This is my first paper for my class and it feels a bit bland to me. But I see it as a staring point for more papers for the rest of the semester. I wanted to write about how I grew to be a responsible person as a child. I hope you enjoy reading it!
In my entire life I only remember moving once and that was when I was four years old and about to be a big sister. My only care was just to play in the house and talk with my mother until my sister was born. She told me that I would be getting a sister and that we would move to another house before she would be born. Then we moved, I was unfamiliar with the house and the only other comfort I had was that I was getting a sister and a bigger house to live in. I liked the new house; I had a larger room to play in but it felt emptier as I was small. But once my birthday rolled around, I got to have a friend, my parents got me a puppy before my sister was born.
I vaguely remember the trip to go get the puppy. I just see my father’s back as he walks into a house and then comes out with the puppy. Though the puppy was small he was around half of my size when I got to hold him but he looked smaller when he was in my father’s arms. I held him in the car as we drove home and I somewhat remember my father telling me about how I now have the responsibility of taking care of the dog. I would have to remember to get his food and play with him mainly but the fact that I was given responsibility at all made me feel important.
Then my sister was born, and I wanted to help out my mother in any way I could with her even if it was just handing her whatever she needed like an empty bottle or the tv remote. All I wanted to do was help no matter if the task was big or small or if I didn't need to do it. I just wanted to have time to help out my mother while taking care of my dog because I felt like it was something that needed to be done.
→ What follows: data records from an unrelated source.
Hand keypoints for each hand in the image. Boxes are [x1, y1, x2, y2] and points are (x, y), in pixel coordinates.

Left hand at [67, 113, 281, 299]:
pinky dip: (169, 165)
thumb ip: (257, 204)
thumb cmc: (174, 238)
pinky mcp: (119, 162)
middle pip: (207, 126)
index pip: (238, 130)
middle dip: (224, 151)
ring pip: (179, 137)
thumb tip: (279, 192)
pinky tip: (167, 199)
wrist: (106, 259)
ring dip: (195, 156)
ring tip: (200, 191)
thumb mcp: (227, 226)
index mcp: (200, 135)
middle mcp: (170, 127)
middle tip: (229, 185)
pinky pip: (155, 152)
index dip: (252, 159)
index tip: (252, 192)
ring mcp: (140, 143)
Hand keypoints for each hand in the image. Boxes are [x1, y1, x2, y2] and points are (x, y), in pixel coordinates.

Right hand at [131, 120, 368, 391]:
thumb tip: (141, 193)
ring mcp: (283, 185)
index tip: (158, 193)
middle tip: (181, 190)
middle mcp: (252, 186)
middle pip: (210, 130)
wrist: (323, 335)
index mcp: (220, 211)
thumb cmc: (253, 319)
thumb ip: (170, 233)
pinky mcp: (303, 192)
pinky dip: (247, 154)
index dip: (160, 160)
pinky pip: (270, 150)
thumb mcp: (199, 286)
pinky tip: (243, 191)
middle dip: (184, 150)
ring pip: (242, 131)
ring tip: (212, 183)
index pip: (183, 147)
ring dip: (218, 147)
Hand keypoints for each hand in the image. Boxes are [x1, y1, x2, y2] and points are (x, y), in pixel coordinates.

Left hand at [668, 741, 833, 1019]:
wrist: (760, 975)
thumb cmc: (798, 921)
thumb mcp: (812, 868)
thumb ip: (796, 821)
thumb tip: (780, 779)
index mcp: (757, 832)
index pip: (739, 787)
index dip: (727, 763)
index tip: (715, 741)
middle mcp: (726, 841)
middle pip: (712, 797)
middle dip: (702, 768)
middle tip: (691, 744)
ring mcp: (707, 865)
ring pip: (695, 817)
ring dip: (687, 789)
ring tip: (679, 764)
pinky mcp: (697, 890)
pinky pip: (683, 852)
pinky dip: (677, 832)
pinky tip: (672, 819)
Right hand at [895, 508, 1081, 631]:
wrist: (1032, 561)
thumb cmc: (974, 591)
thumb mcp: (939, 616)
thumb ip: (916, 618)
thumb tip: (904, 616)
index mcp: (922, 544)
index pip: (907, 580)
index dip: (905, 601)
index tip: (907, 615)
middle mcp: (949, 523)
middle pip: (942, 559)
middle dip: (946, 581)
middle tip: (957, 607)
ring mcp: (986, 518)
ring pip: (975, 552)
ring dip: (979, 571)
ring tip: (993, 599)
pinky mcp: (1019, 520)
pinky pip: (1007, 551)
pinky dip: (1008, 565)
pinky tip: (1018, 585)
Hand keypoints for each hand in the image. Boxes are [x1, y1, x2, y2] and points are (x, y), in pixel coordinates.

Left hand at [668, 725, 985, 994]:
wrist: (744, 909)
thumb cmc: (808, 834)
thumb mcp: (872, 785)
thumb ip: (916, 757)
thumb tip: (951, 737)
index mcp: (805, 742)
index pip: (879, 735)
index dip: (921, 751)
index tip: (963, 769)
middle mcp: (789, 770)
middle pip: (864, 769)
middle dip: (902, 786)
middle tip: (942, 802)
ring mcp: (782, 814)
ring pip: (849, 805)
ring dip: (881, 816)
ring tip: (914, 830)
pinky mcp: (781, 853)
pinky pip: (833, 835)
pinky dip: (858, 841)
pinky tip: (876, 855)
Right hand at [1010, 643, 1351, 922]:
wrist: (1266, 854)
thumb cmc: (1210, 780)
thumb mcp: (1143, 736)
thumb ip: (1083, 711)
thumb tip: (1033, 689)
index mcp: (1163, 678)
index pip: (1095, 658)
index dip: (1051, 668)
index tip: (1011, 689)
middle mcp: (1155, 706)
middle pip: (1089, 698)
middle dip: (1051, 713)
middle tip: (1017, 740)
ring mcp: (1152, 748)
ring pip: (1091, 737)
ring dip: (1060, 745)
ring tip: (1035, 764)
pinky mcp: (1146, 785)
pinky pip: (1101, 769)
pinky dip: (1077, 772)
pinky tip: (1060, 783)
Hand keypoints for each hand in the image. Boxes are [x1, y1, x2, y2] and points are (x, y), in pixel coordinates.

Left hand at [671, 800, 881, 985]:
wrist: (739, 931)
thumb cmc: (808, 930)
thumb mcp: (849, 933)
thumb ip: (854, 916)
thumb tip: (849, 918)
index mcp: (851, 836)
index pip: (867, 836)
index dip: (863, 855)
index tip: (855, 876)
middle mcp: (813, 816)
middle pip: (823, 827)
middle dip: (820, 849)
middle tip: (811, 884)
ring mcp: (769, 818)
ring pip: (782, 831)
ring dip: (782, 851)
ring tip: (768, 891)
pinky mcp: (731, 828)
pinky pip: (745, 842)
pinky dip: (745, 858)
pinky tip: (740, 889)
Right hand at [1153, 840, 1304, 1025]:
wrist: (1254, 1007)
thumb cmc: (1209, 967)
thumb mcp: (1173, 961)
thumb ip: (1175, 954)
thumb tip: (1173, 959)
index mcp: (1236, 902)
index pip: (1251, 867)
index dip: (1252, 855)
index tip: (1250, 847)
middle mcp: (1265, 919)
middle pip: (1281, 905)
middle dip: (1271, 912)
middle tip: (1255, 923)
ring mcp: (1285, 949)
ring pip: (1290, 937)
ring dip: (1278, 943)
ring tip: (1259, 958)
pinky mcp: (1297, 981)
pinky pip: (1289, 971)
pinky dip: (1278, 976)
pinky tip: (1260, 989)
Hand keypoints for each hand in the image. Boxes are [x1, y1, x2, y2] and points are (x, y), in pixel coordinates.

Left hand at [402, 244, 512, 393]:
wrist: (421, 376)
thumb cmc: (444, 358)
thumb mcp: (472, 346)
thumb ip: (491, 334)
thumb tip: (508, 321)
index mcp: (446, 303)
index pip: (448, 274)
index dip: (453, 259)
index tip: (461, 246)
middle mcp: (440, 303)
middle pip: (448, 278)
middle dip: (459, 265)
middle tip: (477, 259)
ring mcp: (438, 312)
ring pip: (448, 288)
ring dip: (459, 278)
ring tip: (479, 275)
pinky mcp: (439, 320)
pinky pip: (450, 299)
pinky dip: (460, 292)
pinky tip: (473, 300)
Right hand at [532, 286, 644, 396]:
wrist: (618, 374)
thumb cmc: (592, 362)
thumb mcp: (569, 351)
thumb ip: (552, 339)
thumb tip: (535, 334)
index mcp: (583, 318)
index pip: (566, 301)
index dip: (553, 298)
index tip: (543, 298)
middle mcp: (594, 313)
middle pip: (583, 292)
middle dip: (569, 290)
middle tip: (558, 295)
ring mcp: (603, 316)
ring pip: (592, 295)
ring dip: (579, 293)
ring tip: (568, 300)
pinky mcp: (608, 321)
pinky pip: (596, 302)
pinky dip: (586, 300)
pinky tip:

I somehow ended up teaching myself responsibility at that age not really knowing properly what it was. I just really wanted to help out around the house but I couldn’t do much because I was too small and I was too young. But even with those limitations I did as much as I could to the best of my abilities.
But having a younger sister and a puppy helped me to become more responsible at my age. It shaped me to always help out anyone in need if I can but never do it forcefully do it on your own terms.